An emerging unholy alliance between Israel, Saudi Arabia and the US is a key driver behind potentially the biggest arms deal in US history

It is ironic United States President Barack Obama, 2009 Nobel Peace Prize laureate, stands poised to preside over the sale of up to US$60 billion worth of 'sophisticated weaponry' - a bland euphemism for some of the most efficient killing machinery ever devised - to Saudi Arabia.

So much for America’s continued perception of itself as advancing the cause of democracy and human rights in this region. True, President Obama and Secretary of State Clinton have backed away somewhat from making this an explicit foreign policy goal in the Middle East, but this duo have never been slow to castigate less strategically important regimes for alleged shortcomings in governance and human rights.

The Saudi monarchy ranks as one of the most authoritarian, not to mention misogynist, regimes on the planet.
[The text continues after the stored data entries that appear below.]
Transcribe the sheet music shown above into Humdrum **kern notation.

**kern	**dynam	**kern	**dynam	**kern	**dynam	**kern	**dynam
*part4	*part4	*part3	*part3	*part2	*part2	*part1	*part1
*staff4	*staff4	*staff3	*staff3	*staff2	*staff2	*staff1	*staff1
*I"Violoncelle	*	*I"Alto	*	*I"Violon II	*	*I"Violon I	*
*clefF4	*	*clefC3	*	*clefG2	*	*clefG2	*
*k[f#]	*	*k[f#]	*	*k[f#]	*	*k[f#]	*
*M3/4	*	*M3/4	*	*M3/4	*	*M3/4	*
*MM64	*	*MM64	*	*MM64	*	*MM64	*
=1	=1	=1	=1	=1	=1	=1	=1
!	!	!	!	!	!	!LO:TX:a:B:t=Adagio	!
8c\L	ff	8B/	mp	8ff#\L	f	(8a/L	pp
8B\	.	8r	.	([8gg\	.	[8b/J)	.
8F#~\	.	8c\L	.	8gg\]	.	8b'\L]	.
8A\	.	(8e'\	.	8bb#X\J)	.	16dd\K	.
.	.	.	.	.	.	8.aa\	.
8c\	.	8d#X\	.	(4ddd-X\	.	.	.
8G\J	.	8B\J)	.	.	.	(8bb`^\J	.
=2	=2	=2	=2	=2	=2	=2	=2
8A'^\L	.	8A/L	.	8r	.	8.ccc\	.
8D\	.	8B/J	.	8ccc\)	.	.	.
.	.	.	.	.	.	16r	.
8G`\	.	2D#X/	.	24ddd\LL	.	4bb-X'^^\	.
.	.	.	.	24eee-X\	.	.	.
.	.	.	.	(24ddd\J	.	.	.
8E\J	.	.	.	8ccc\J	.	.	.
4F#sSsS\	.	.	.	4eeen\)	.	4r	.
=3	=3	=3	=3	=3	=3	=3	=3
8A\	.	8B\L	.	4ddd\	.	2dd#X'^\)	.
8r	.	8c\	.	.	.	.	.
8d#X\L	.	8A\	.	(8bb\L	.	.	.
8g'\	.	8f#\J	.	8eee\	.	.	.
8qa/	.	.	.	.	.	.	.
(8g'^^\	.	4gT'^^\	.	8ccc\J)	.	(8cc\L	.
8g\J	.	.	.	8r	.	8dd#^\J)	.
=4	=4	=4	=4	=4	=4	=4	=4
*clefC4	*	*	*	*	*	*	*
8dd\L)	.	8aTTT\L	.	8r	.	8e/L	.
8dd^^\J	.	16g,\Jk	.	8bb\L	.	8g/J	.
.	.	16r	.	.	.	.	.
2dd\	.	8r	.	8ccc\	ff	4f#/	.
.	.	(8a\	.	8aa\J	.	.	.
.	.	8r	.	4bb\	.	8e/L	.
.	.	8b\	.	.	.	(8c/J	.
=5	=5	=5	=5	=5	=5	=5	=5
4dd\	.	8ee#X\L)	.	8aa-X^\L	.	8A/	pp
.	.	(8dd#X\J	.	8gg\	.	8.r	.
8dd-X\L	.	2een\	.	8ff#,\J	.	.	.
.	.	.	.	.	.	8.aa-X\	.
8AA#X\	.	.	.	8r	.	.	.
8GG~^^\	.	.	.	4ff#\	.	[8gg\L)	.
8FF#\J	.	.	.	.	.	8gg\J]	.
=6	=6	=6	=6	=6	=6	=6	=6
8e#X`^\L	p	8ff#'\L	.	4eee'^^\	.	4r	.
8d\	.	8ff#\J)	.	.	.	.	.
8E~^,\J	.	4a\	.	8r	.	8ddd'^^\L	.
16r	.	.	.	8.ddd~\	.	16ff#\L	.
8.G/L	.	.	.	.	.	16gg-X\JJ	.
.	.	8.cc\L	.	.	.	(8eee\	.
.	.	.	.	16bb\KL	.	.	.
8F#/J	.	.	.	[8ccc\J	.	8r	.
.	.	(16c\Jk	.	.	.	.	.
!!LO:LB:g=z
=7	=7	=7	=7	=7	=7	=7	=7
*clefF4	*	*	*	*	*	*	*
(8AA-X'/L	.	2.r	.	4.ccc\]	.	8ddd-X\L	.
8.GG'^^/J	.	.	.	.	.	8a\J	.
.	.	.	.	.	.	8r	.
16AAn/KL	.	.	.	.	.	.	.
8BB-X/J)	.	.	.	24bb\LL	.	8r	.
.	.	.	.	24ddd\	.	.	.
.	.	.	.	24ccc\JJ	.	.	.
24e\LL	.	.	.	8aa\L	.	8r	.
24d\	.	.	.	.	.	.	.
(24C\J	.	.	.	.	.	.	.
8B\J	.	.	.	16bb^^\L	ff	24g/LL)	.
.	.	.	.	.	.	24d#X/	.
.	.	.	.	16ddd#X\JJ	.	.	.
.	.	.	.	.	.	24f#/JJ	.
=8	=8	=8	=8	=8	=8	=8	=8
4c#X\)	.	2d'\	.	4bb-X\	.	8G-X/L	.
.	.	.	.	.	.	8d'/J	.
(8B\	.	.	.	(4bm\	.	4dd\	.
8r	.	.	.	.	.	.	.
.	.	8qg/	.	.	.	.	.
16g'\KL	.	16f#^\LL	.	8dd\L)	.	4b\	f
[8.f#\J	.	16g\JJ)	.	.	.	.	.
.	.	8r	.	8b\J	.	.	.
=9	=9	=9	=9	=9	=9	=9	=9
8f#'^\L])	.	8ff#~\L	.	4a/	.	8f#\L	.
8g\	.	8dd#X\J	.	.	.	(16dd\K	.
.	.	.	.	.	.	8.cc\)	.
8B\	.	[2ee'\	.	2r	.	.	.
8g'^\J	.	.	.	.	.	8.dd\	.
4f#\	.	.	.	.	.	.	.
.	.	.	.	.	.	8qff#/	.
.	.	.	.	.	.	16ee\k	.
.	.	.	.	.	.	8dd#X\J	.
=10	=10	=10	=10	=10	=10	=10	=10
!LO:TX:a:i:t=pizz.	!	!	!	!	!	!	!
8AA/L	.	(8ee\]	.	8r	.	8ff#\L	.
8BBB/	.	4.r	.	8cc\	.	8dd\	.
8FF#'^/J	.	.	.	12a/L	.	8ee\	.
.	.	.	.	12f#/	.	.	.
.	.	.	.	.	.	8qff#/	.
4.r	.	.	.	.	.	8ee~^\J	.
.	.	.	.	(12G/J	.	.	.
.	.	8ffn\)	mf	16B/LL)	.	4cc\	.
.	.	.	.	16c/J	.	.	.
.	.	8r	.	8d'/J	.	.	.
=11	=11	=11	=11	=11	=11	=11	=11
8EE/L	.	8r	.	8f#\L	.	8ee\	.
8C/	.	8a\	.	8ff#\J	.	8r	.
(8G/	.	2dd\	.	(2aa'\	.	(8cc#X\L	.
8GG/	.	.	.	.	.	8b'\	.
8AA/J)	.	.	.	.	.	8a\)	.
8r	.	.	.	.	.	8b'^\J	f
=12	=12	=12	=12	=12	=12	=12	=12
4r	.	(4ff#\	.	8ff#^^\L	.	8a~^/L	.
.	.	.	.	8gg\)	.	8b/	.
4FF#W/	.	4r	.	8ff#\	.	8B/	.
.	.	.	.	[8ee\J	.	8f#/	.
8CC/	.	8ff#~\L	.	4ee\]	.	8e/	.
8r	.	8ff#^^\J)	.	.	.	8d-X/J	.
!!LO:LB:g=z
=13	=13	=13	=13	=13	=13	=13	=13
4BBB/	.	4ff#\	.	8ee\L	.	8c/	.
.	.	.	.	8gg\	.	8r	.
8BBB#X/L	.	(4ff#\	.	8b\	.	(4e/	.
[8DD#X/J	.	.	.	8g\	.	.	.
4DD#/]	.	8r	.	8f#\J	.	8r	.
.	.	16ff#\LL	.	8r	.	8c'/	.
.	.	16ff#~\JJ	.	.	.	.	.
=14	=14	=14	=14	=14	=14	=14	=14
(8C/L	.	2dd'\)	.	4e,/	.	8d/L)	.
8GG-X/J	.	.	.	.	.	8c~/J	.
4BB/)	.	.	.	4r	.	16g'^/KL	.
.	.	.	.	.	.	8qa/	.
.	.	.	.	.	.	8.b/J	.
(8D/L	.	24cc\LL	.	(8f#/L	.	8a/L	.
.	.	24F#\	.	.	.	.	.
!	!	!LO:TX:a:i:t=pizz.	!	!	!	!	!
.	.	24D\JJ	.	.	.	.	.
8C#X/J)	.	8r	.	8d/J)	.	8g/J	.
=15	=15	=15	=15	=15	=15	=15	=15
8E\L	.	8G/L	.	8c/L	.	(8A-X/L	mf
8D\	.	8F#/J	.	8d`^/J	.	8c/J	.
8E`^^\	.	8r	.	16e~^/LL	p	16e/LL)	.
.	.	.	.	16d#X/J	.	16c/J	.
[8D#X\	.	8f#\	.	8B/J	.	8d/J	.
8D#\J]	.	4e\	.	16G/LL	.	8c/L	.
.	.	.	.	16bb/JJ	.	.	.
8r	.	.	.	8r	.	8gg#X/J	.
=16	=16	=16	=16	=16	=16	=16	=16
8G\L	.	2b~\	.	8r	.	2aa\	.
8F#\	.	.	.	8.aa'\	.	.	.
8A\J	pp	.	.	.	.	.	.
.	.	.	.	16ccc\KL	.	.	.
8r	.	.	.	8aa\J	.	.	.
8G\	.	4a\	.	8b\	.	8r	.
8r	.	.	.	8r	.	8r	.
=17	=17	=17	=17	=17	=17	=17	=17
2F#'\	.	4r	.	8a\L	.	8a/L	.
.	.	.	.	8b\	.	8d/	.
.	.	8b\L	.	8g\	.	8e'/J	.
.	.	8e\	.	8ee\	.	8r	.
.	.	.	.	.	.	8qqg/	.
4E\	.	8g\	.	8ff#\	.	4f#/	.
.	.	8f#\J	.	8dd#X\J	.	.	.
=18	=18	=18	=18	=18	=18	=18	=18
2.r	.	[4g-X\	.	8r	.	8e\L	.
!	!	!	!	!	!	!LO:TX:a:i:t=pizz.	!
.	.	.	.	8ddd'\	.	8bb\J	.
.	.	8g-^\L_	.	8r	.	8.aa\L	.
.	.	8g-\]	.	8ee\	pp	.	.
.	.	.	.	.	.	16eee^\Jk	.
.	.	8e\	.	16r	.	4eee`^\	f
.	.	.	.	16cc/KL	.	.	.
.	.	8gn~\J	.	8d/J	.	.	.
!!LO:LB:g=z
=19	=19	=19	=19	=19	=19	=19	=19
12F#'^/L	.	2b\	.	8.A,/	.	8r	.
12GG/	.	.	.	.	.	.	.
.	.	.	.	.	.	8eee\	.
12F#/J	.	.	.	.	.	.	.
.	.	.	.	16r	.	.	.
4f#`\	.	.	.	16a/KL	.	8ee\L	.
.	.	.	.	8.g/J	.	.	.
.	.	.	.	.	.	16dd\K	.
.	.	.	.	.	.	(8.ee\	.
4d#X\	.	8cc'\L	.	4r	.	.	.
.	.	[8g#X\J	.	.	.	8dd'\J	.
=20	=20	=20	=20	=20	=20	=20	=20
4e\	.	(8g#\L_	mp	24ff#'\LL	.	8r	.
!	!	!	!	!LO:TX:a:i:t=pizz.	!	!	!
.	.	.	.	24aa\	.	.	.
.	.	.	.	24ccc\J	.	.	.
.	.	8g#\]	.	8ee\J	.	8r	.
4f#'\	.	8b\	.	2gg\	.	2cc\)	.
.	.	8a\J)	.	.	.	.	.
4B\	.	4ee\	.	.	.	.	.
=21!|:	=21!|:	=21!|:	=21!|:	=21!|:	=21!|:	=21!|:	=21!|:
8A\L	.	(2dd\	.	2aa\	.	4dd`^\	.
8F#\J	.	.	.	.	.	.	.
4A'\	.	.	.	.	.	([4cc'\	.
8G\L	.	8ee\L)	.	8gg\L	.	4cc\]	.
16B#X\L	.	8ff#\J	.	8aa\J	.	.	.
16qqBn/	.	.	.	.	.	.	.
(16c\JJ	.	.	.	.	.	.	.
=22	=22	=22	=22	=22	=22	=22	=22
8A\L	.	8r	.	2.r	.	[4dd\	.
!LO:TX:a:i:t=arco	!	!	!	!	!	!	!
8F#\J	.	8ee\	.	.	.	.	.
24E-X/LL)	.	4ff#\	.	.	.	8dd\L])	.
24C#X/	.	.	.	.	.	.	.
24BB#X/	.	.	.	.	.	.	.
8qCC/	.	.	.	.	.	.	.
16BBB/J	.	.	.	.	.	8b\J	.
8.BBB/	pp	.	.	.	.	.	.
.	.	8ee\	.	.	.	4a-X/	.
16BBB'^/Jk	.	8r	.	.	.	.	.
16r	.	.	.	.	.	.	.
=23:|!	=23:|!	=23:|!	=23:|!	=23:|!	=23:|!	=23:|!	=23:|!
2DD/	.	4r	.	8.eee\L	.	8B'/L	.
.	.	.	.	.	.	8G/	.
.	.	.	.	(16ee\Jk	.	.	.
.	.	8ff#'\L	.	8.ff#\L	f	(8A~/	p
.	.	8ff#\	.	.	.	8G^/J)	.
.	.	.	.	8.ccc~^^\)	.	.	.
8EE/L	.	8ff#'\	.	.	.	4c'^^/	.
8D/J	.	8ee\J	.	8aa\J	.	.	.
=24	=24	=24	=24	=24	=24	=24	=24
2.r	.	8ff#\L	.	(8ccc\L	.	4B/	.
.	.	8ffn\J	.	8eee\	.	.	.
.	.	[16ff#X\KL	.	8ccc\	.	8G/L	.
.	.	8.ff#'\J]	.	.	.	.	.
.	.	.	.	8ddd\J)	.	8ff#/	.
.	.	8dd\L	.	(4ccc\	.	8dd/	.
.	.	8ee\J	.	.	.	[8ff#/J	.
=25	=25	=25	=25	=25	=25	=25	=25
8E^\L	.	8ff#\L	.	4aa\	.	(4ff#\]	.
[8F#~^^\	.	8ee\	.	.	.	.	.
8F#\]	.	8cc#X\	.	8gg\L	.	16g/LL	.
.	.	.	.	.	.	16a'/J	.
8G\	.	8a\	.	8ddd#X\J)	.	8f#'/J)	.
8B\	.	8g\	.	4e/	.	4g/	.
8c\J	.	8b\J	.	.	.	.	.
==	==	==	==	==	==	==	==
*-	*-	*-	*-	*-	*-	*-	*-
Public beheadings are still routine practice (over half of those executed are foreigners from developing countries), physical and sexual abuse of South Asian maids is rampant and it is the only country in the world where women are not yet allowed to drive. And for those who have forgotten, it was the House of Saud that for years promulgated the extremist Wahhabist ideology that at least partly inspired the September 11 hijackers – 15 of whom originally hailed from this desert kingdom.

So what is behind quite possibly the largest ever single arms deal in United States history? A major driver is the emerging unholy alliance between Washington, Tel Aviv and Riyadh, which seeks to thwart Iran's growing influence in the region, itself a result of Washington’s foreign policy misadventures under Bush. It is even rumoured that the Saudis have given the green light for Israeli jets to fly over their airspace, in the event the Israelis decide to bomb Iran (though of course this is not something the custodian of Islam’s holiest sites would ever admit to in public).

On the Arab street and across much of the wider Muslim world, the ruling Saudi royal family is despised, and rightly so. Americans' continued untrammelled support for this repressive regime is a sore that fuels anti-American sentiment and undermines genuine efforts at diffusing tensions in the region. It is also surely just a matter of time before this policy manifests yet again in some form of ‘blowback’. 

Of course, Obama’s scramble to sell weapons to the Saudis is also about profits (and jobs) for the American military-industrial complex, amid fears that rival European arms manufacturers are gaining ground. The White House is reportedly to stress that an estimated 75,000 jobs in companies such as Boeing, Northrop Grumman, Lockheed Martin and General Electric will be protected if the deal goes through.

Obama is increasingly turning out to be America’s version of Tony Blair, who is currently using his penchant for double-speak and chicanery to promote his autobiography around the world. So much for Obama’s much-touted pre-election mantra, ‘change we can believe in’. Sadly, it is a continuation of more of the same.